Simple Answer:
The Firefox Release Candidate (RC) is a refined build. The nightlies continue to be minefields. I would disable the nightly ppa. Then, download the RC to /opt and symlink /opt/firefox/firefox
to /usr/local/bin/firefox
. Once there is an official ppa for the RC releases maybe install that, but the RC from Mozilla should auto-update.
RC vs Nightlies/Dailies:
I deduce, since their launchpad has nothing to say for itself, that the Ubuntu Mozilla Daily team pulls source from Firefox and builds it. That source code is the same foundation for Mozilla.org's Nightly Builds, which you can see is currently labeled by Mozilla.org: firefox-4.0b13pre
. (Possibly I'm wrong, and the Ubuntu Daily Firefox team actually pulls source from mercurial that has passed basic tests. Regardless, it's in the same category as Mozilla.org's nightlies).

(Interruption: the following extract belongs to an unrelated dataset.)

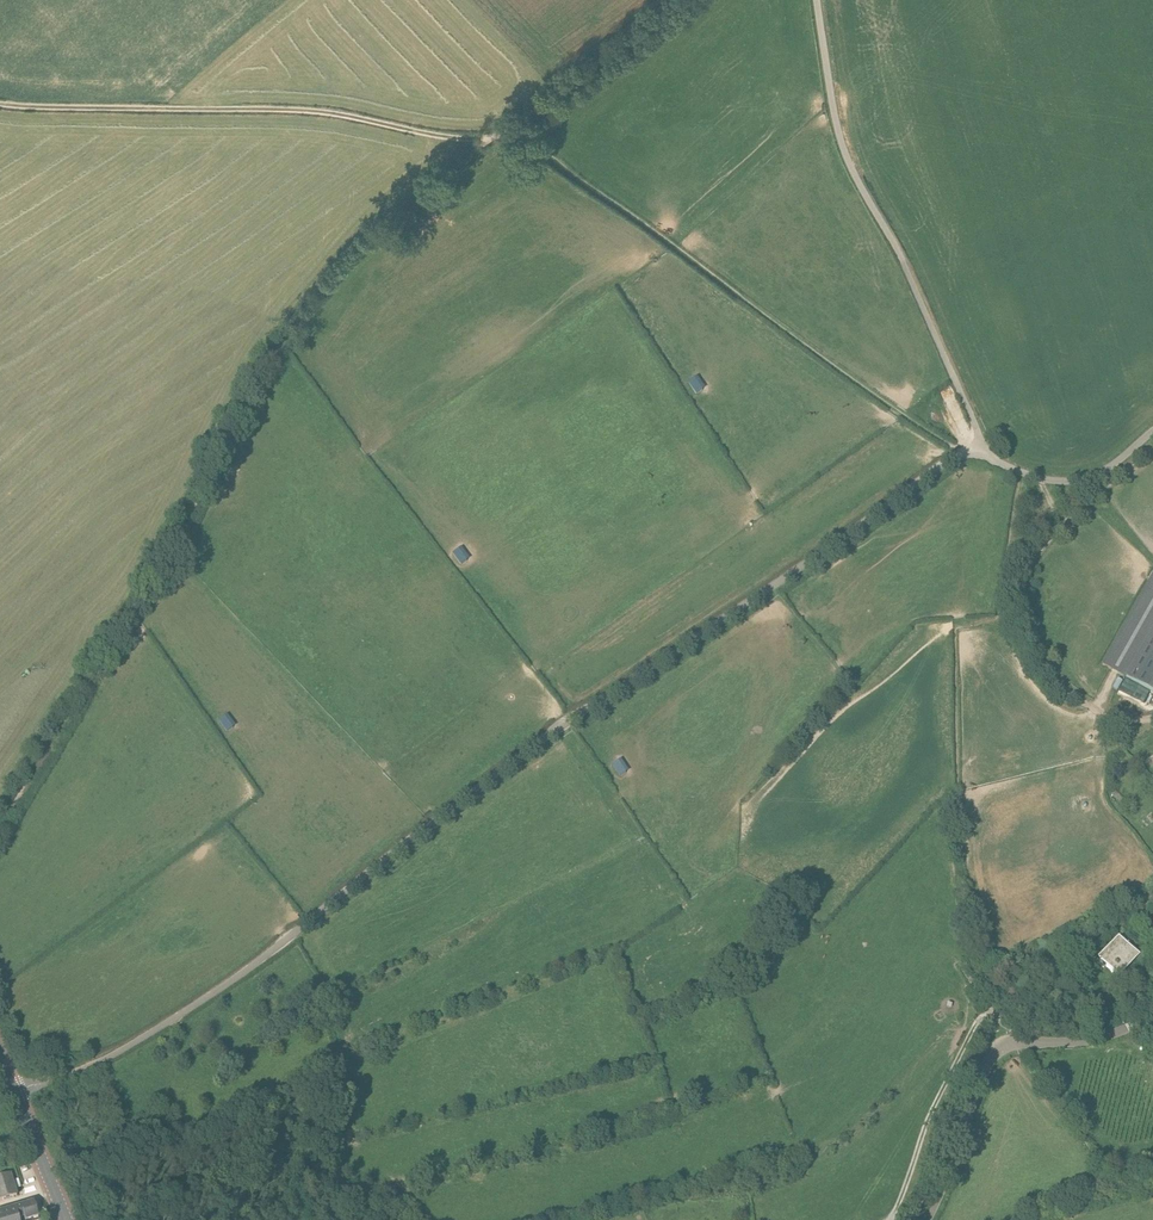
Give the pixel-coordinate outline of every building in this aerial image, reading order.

The Mozilla.org Firefox Release Candidate (RC) 1 is a nightly build tested, spit-polished, and renamed. It is not an official 4.0 release, which is why you don't see the nightly builds move from 4.0b13 to 4.01 or whathaveyou. The RC has its own source branch (which I'm sure you can get using mercurial), but really won't be hacked on. You can also find the static source for RC1 at the public ftp site.

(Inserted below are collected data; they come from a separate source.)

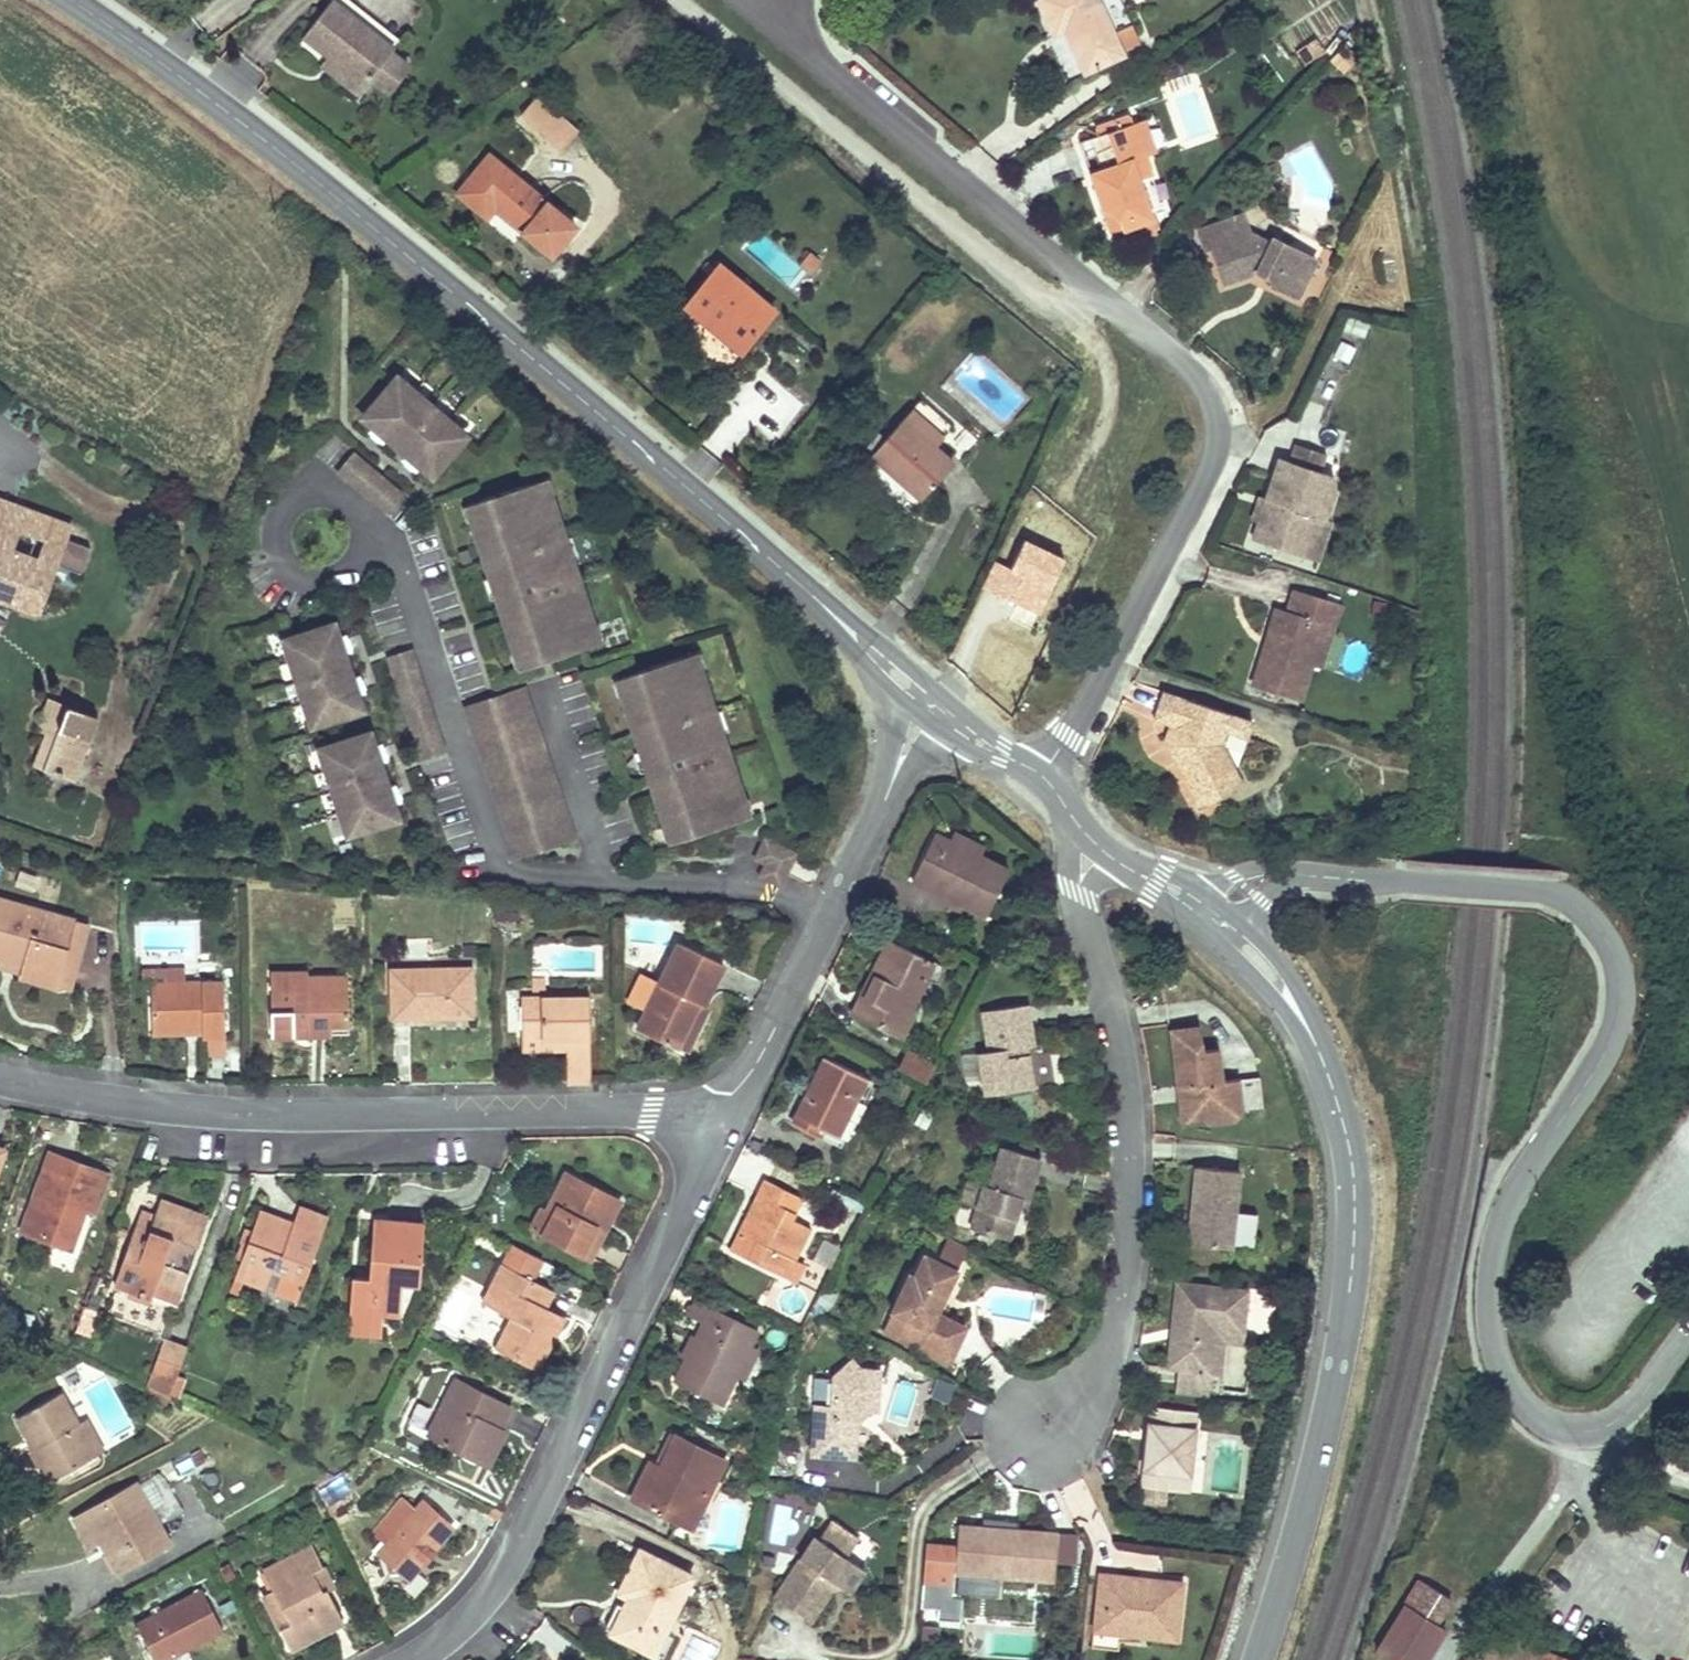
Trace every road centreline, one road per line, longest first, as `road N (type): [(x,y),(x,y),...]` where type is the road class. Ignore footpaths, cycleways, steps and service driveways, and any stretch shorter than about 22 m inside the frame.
road 1 (tertiary): [(928,704),(817,599),(176,75),(58,0)]
road 2 (unclassified): [(1313,875),(1538,887),(1586,911),(1612,949),(1619,1008),(1592,1074),(1502,1212),(1487,1264),(1492,1345),(1521,1410),(1573,1436),(1613,1425),(1634,1407),(1688,1333)]
road 3 (residential): [(760,0),(1177,355),(1211,407),(1207,466),(1143,603),(1042,776)]
road 4 (residential): [(716,1116),(228,1114),(0,1081)]
road 5 (residential): [(395,1659),(459,1627),(501,1577),(716,1116)]
road 6 (tertiary): [(1257,1659),(1320,1440),(1351,1270),(1348,1147),(1310,1032)]
road 7 (residential): [(1060,1426),(1108,1369),(1131,1182),(1119,1060),(1079,891),(1094,845)]
road 8 (residential): [(716,1116),(879,813),(928,704)]
road 9 (tertiary): [(1208,932),(1310,1032)]
road 10 (tertiary): [(1310,1032),(1287,978),(1236,921)]
road 11 (tertiary): [(1042,776),(928,704)]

The next RC will not be built off of the RC1 code branch. It will be another nightly build tested, spit-polished, and renamed Mozilla Firefox RC2.
More about nightly builds:
Mozilla.org has this to say about its nightly builds (thus also the launchpad-mozilla-daily's daily firefox builds):
We make nightly builds for testing
only. We write code and post the
results right away so people like you
can join our testing process and
report bugs. You will find bugs, and
lots of them. Mozilla might crash on
startup. It might delete all your
files and cause your computer to burst
into flames. Don't bother downloading
nightly builds if you're unwilling to
put up with problems.
You'll note that Ubuntu-Mozilla-Daily's last attempt to build Firefox failed.
That said, the nightly builds should be fairly close to the release candidates, for reasons that should now be obvious.